Page extract:
==*==
No wonder the Pittodrie club were quick to express their satisfaction at the sum they were ordered to pay Hamilton Accies at a tribunal earlier this season. The precise figure has never been released but he’s still considered one of the bargains of recent times.
Few expected Ferguson to settle quite so quickly or establish himself so firmly in manager Derek McInnes’ plans. Ferguson returns to Hampden – scene of his winning header against Rangers in October’s Betfred Cup semi-final – this weekend, when Aberdeen face Celtic in a Scottish Cup semi-final. McInnes has no need to worry about Ferguson’s temperament for such a high-octane occasion.
The 19-year-old midfielder has already answered any doubts on that front. In only his second appearance for the club he struck an overhead kick to draw Aberdeen level with Burnley in a televised Europa League qualifier.
McInnes recalled how quickly Ferguson impressed his new team-mates. On tour in Ireland last summer, just days after Ferguson had joined up with the squad, goalkeeper Joe Lewis turned to McInnes and said: “I really like him”.
“First impressions are important,” said the manager. “He was coming into a successful squad with a lot of good players and he would have been thinking about that on the first day. He just got on with it and he’s been getting on with it ever since.
“Lewis got the players’ approval right away which is important because there is a culture here about how we work, how we operate and go about our gym work so we can become stronger and quicker. Lewis got that right away.
“He has had a really strong first season, which has been recognised, and it’s now about dealing with expectation. For me, Lewis is a boy who doesn’t get fazed by anything. He is so laid back. He deals with everything in his stride.
“The potential is enormous because while I’ve played him in different positions, I see him as someone who can score 15, 16, 17 goals from midfield every season. He’s a good finisher, good in the air and has great energy. He is capable of even more and that’s the exciting part of it.”
McInnes’ own first impressions date back to watching Ferguson play against Aberdeen youth sides for Hamilton. He remembers not being able to work out whether he was right or left-footed, which is unusual these days. “That probably says a lot about me right enough!” he added.
There was no doubting his quality even if McInnes was initially unaware of the player’s notable ancestry as son of ex-Rangers, Hearts and Sunderland midfielder Derek Ferguson and nephew of Barry, the Aberdeen manager’s former Ibrox team-mate.
==*==
Data shown:
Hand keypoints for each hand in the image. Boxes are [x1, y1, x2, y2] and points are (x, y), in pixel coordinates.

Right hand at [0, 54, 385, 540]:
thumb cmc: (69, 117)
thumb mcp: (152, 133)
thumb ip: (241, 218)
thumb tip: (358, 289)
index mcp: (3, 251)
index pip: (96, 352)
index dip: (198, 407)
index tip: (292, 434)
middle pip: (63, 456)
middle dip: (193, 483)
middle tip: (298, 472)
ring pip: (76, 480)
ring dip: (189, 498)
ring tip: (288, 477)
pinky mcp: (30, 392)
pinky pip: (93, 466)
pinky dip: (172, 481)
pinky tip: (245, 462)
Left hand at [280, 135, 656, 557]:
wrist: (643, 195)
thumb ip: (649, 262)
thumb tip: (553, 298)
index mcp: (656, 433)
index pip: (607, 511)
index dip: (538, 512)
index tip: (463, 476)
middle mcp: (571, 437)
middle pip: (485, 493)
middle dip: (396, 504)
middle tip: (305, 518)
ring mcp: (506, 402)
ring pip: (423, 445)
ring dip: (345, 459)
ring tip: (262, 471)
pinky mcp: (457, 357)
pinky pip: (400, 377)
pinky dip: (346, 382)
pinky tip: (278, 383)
==*==
Retype the article on Ferguson's first season at Aberdeen word for word, everything from "No wonder the" down to "of recent times.".

No wonder the Pittodrie club were quick to express their satisfaction at the sum they were ordered to pay Hamilton Accies at a tribunal earlier this season. The precise figure has never been released but he’s still considered one of the bargains of recent times.